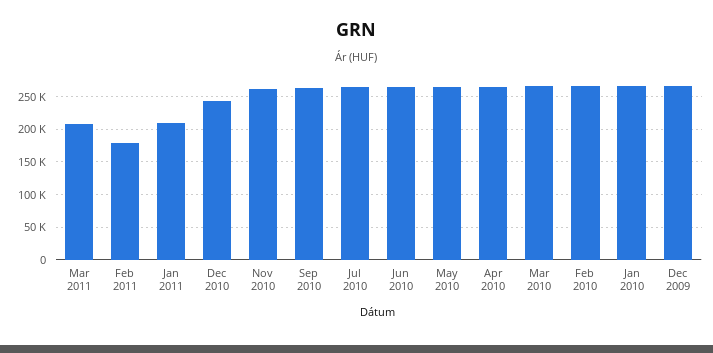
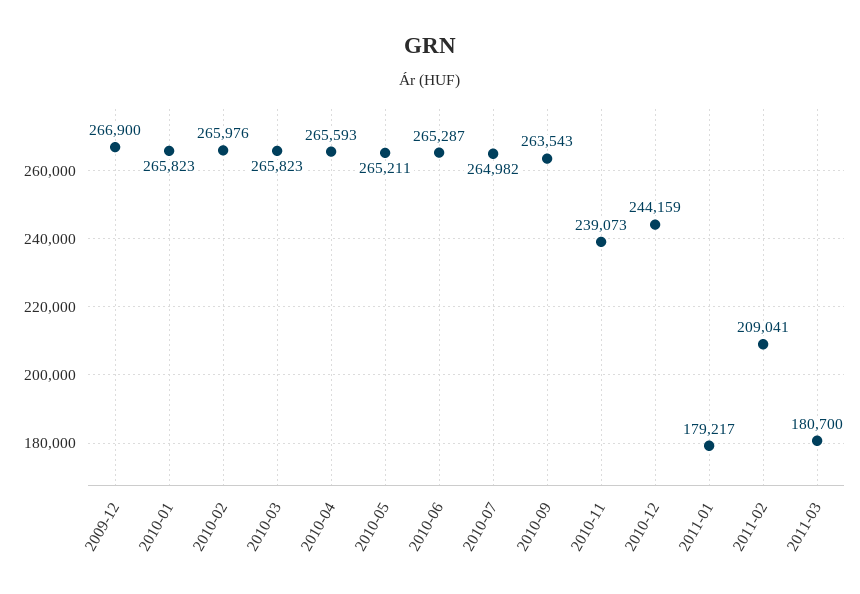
  {
-   "Mar 2011": 210000,
+   "Mar 2011": 180700,
-   "Feb 2011": 180000,
+   "Feb 2011": 209041,
-   "Jan 2011": 210000,
+   "Jan 2011": 179217,
    "Dec 2010": 244159,
-   "Nov 2010": 260000,
+   "Nov 2010": 239073,
    "Sep 2010": 263543,
    "Jul 2010": 264982,
    "Jun 2010": 265287,
    "May 2010": 265211,
    "Apr 2010": 265593,
    "Mar 2010": 265823,
    "Feb 2010": 265976,
    "Jan 2010": 265823,
    "Dec 2009": 266900
  }

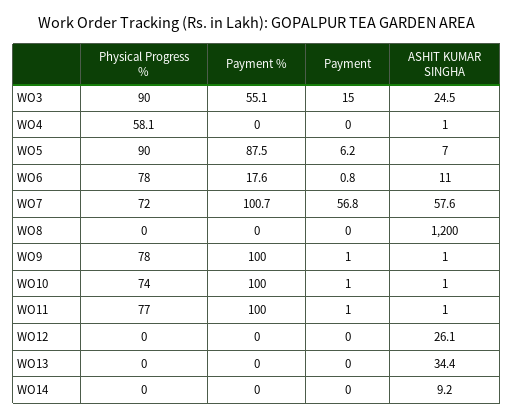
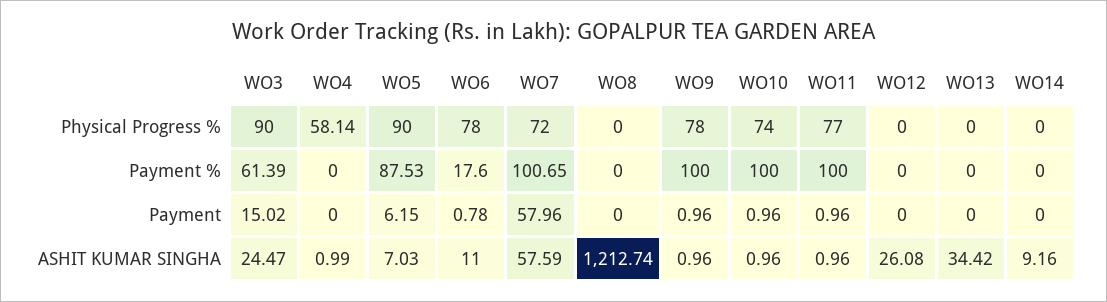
  {
    "Physical Progress %": {
      "WO3": 90,
      "WO4": 58.14,
      "WO5": 90,
      "WO6": 78,
      "WO7": 72,
      "WO8": 0,
      "WO9": 78,
      "WO10": 74,
      "WO11": 77,
      "WO12": 0,
      "WO13": 0,
      "WO14": 0
    },
    "Payment %": {
-     "WO3": 55.1,
+     "WO3": 61.39,
      "WO4": 0,
      "WO5": 87.53,
      "WO6": 17.6,
      "WO7": 100.65,
      "WO8": 0,
      "WO9": 100,
      "WO10": 100,
      "WO11": 100,
      "WO12": 0,
      "WO13": 0,
      "WO14": 0
    },
    "Payment": {
      "WO3": 15.02,
      "WO4": 0,
      "WO5": 6.15,
      "WO6": 0.78,
-     "WO7": 56.8,
+     "WO7": 57.96,
      "WO8": 0,
      "WO9": 0.96,
      "WO10": 0.96,
      "WO11": 0.96,
      "WO12": 0,
      "WO13": 0,
      "WO14": 0
    },
    "ASHIT KUMAR SINGHA": {
      "WO3": 24.47,
      "WO4": 0.99,
      "WO5": 7.03,
      "WO6": 11,
      "WO7": 57.59,
-     "WO8": 1200,
+     "WO8": 1212.74,
      "WO9": 0.96,
      "WO10": 0.96,
      "WO11": 0.96,
      "WO12": 26.08,
      "WO13": 34.42,
      "WO14": 9.16
    }
  }

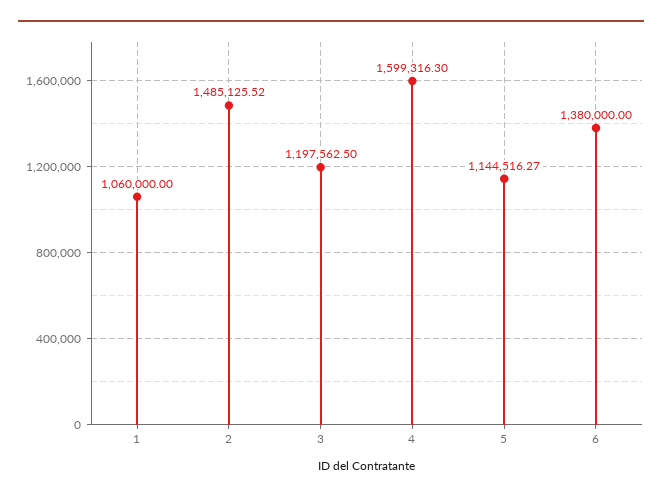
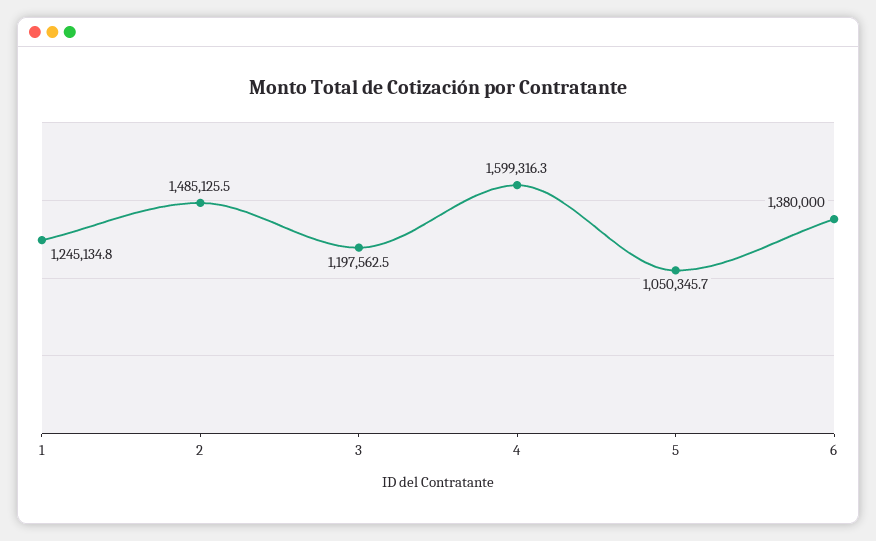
  {
-   "1": 1060000,
+   "1": 1245134.8,
    "2": 1485125.52,
    "3": 1197562.5,
    "4": 1599316.3,
-   "5": 1144516.27,
+   "5": 1050345.7,
    "6": 1380000
  }

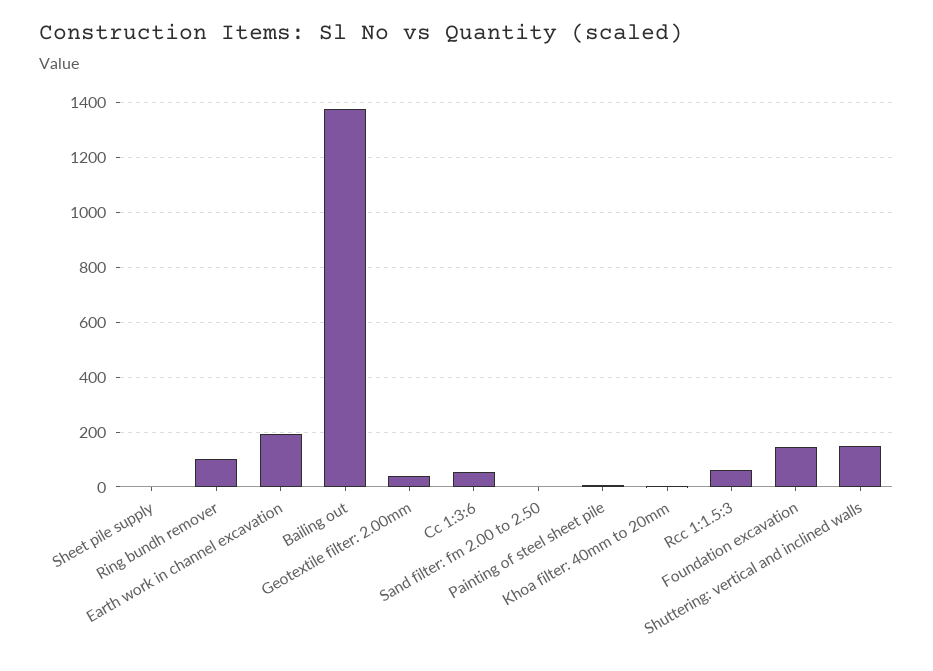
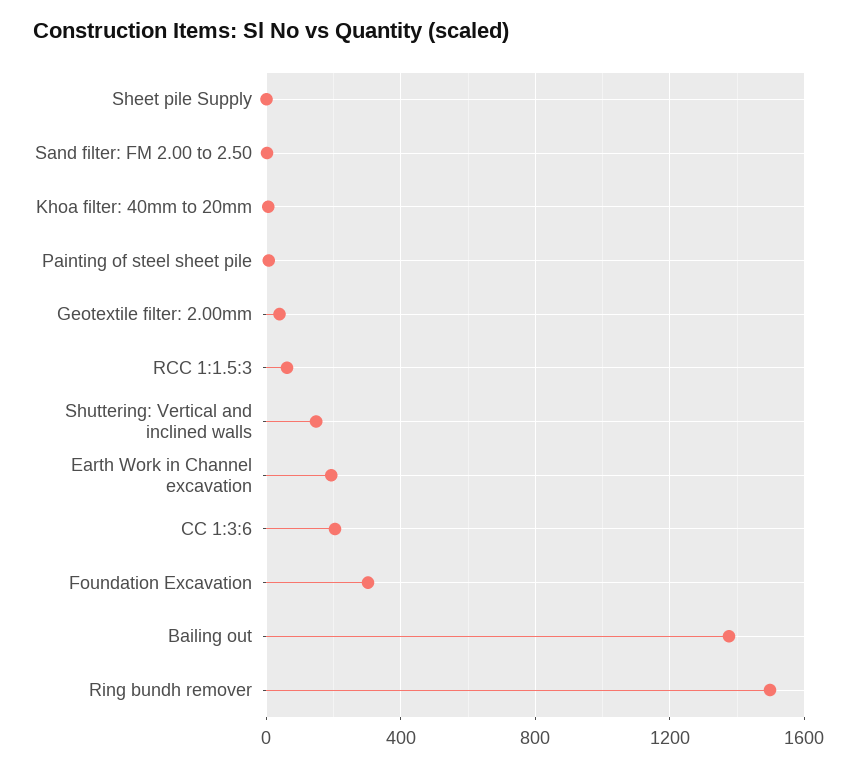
  {
    "Sheet pile supply": 0,
-   "Ring bundh remover": 100,
+   "Ring bundh remover": 1500,
    "Earth work in channel excavation": 200,
    "Bailing out": 1375,
    "Geotextile filter: 2.00mm": 50,
-   "Cc 1:3:6": 50,
+   "Cc 1:3:6": 200,
    "Sand filter: fm 2.00 to 2.50": 0,
    "Painting of steel sheet pile": 0,
    "Khoa filter: 40mm to 20mm": 0,
    "Rcc 1:1.5:3": 50,
-   "Foundation excavation": 150,
+   "Foundation excavation": 300,
    "Shuttering: vertical and inclined walls": 150
  }

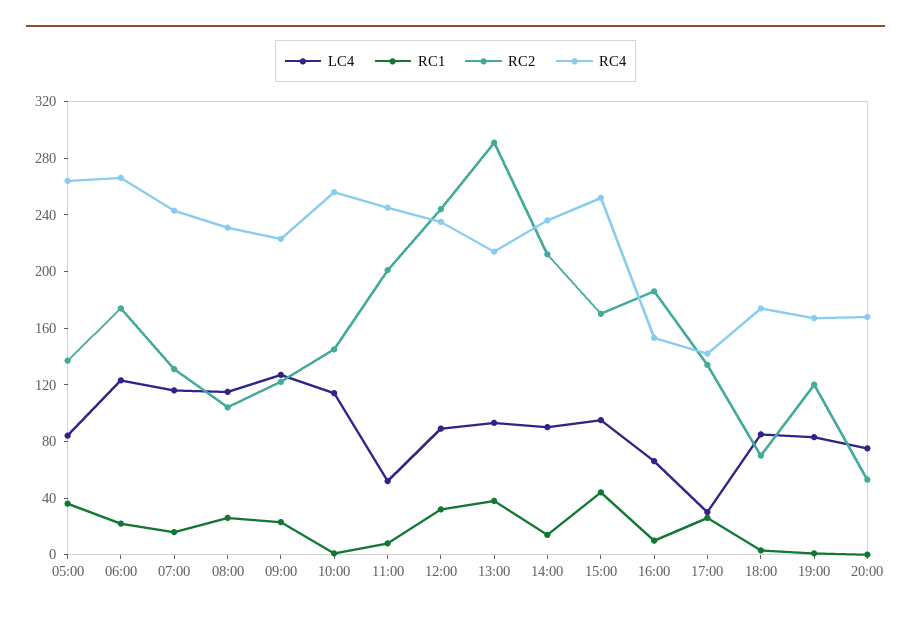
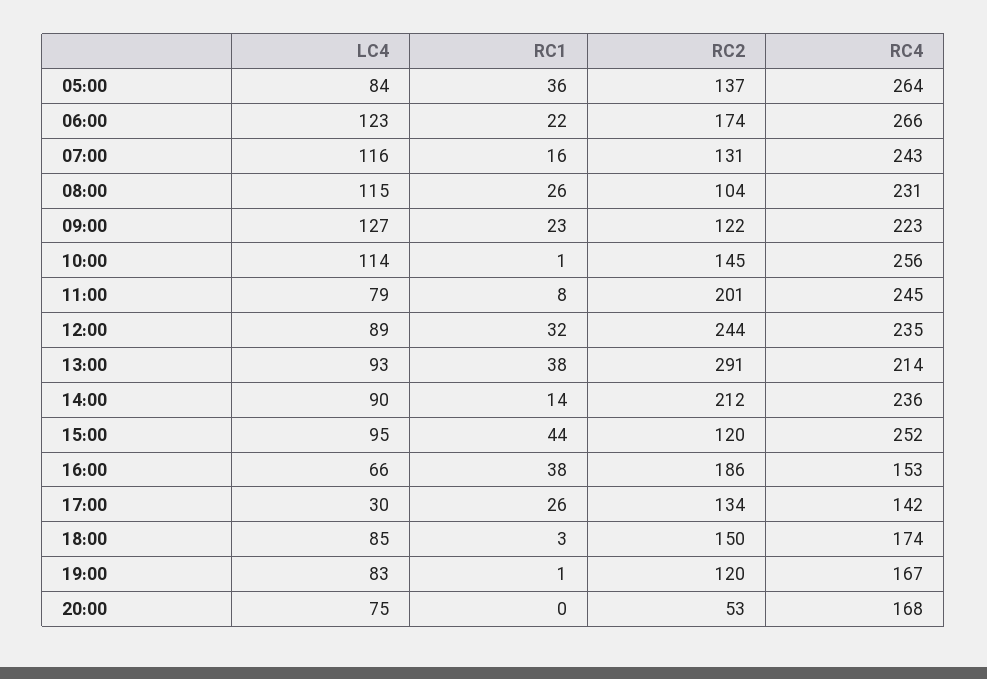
  {
    "LC4": {
      "05:00": 84,
      "06:00": 123,
      "07:00": 116,
      "08:00": 115,
      "09:00": 127,
      "10:00": 114,
-     "11:00": 50,
+     "11:00": 79,
      "12:00": 89,
      "13:00": 93,
      "14:00": 90,
      "15:00": 95,
      "16:00": 66,
      "17:00": 30,
      "18:00": 85,
      "19:00": 83,
      "20:00": 75
    },
    "RC1": {
      "05:00": 36,
      "06:00": 22,
      "07:00": 16,
      "08:00": 26,
      "09:00": 23,
      "10:00": 1,
      "11:00": 8,
      "12:00": 32,
      "13:00": 38,
      "14:00": 14,
      "15:00": 44,
-     "16:00": 10,
+     "16:00": 38,
      "17:00": 26,
      "18:00": 3,
      "19:00": 1,
      "20:00": 0
    },
    "RC2": {
      "05:00": 137,
      "06:00": 174,
      "07:00": 131,
      "08:00": 104,
      "09:00": 122,
      "10:00": 145,
      "11:00": 201,
      "12:00": 244,
      "13:00": 291,
      "14:00": 212,
-     "15:00": 170,
+     "15:00": 120,
      "16:00": 186,
      "17:00": 134,
-     "18:00": 70,
+     "18:00": 150,
      "19:00": 120,
      "20:00": 53
    },
    "RC4": {
      "05:00": 264,
      "06:00": 266,
      "07:00": 243,
      "08:00": 231,
      "09:00": 223,
      "10:00": 256,
      "11:00": 245,
      "12:00": 235,
      "13:00": 214,
      "14:00": 236,
      "15:00": 252,
      "16:00": 153,
      "17:00": 142,
      "18:00": 174,
      "19:00": 167,
      "20:00": 168
    }
  }

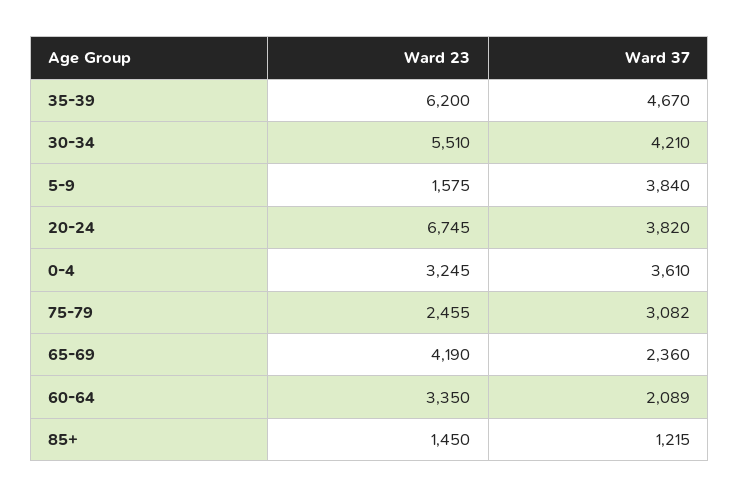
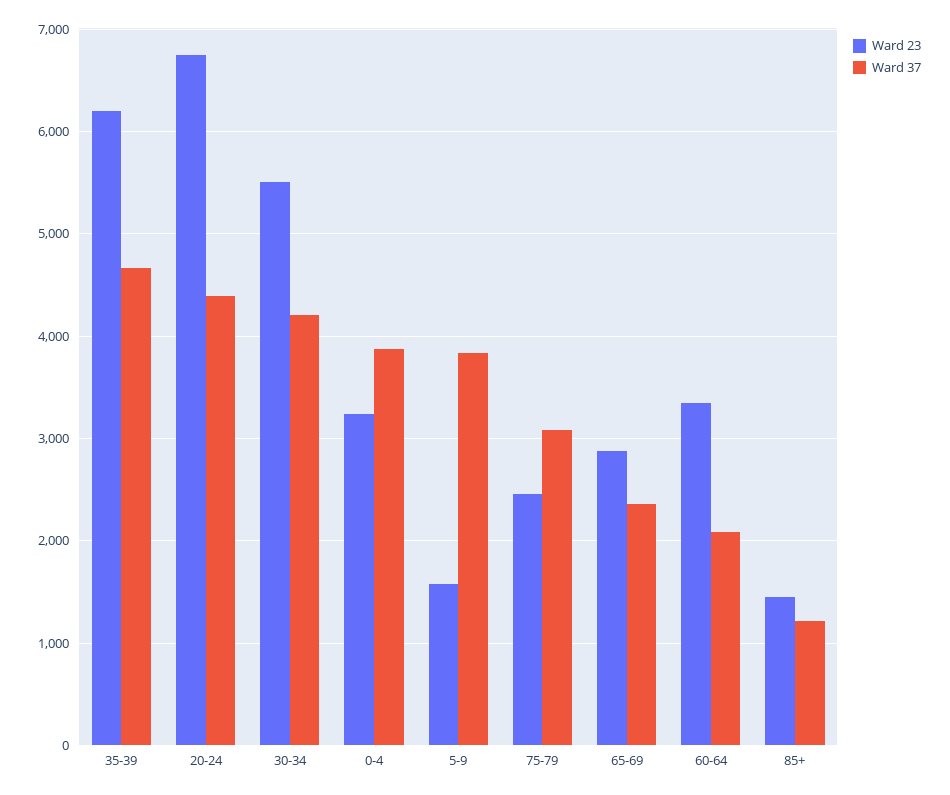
  {
    "Ward 23": {
      "35-39": 6200,
      "30-34": 5510,
      "5-9": 1575,
      "20-24": 6745,
      "0-4": 3245,
      "75-79": 2455,
-     "65-69": 4190,
+     "65-69": 2900,
      "60-64": 3350,
      "85+": 1450
    },
    "Ward 37": {
      "35-39": 4670,
      "30-34": 4210,
      "5-9": 3840,
-     "20-24": 3820,
+     "20-24": 4400,
-     "0-4": 3610,
+     "0-4": 3900,
      "75-79": 3082,
      "65-69": 2360,
      "60-64": 2089,
      "85+": 1215
    }
  }

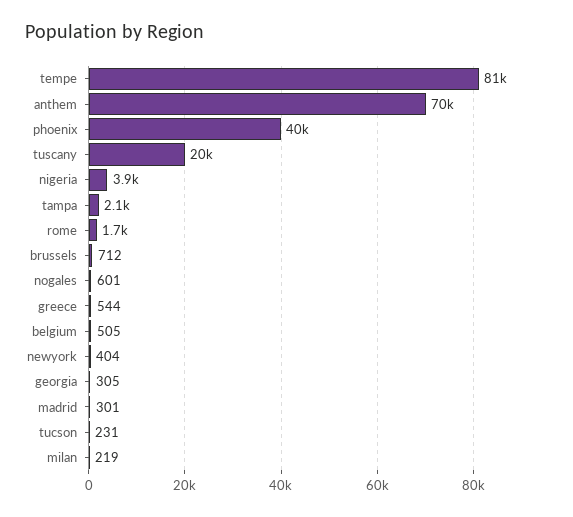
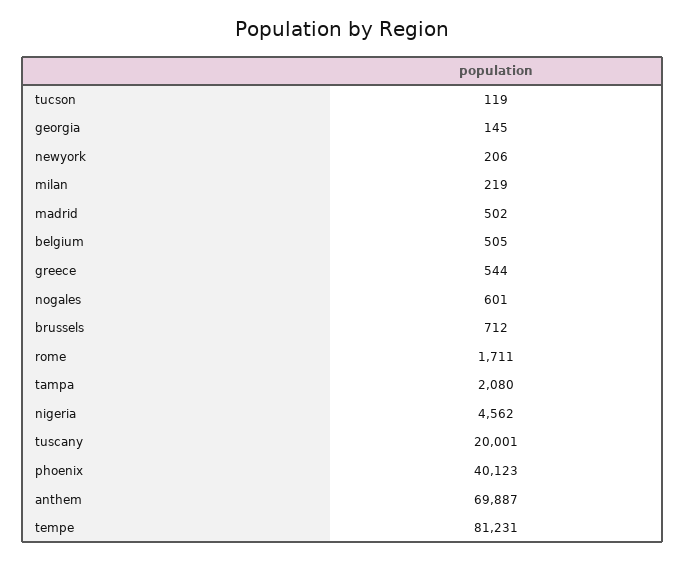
  {
    "tempe": 81231,
    "anthem": 69887,
    "phoenix": 40123,
    "tuscany": 20001,
-   "nigeria": 3900,
+   "nigeria": 4562,
    "tampa": 2080,
    "rome": 1711,
    "brussels": 712,
    "nogales": 601,
    "greece": 544,
    "belgium": 505,
-   "newyork": 404,
+   "newyork": 206,
-   "georgia": 305,
+   "georgia": 145,
-   "madrid": 301,
+   "madrid": 502,
-   "tucson": 231,
+   "tucson": 119,
    "milan": 219
  }

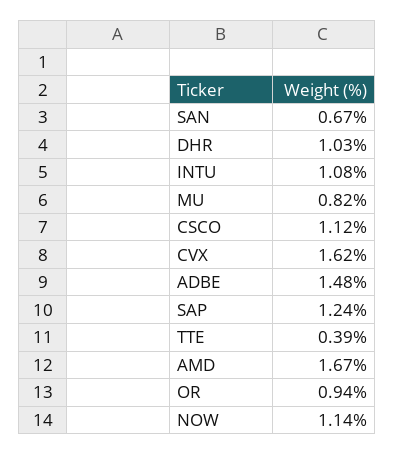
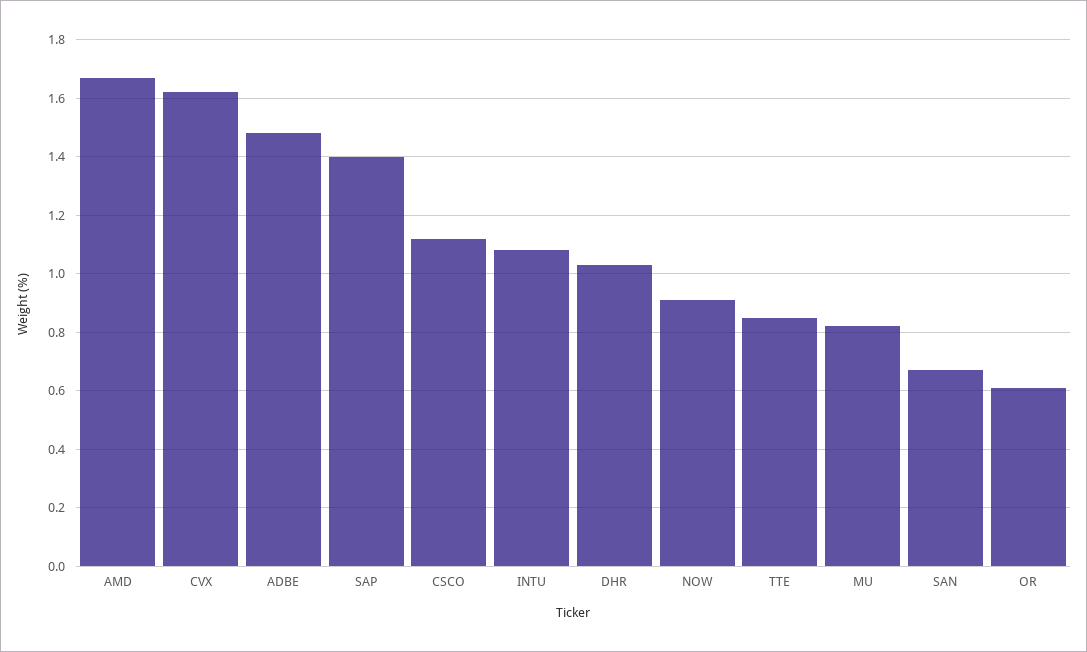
  {
    "SAN": 0.67,
    "DHR": 1.03,
    "INTU": 1.08,
    "MU": 0.82,
    "CSCO": 1.12,
    "CVX": 1.62,
    "ADBE": 1.48,
-   "SAP": 1.24,
+   "SAP": 1.4,
-   "TTE": 0.39,
+   "TTE": 0.85,
    "AMD": 1.67,
-   "OR": 0.94,
+   "OR": 0.6,
-   "NOW": 1.14
+   "NOW": 0.9
  }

☆ ☆ ☆ ☆

Problem: Copy out, from the material above, each line in which the string "excavation" is found.

Answer area:
    "Earth work in channel excavation": 200,
-   "Foundation excavation": 150,
+   "Foundation excavation": 300,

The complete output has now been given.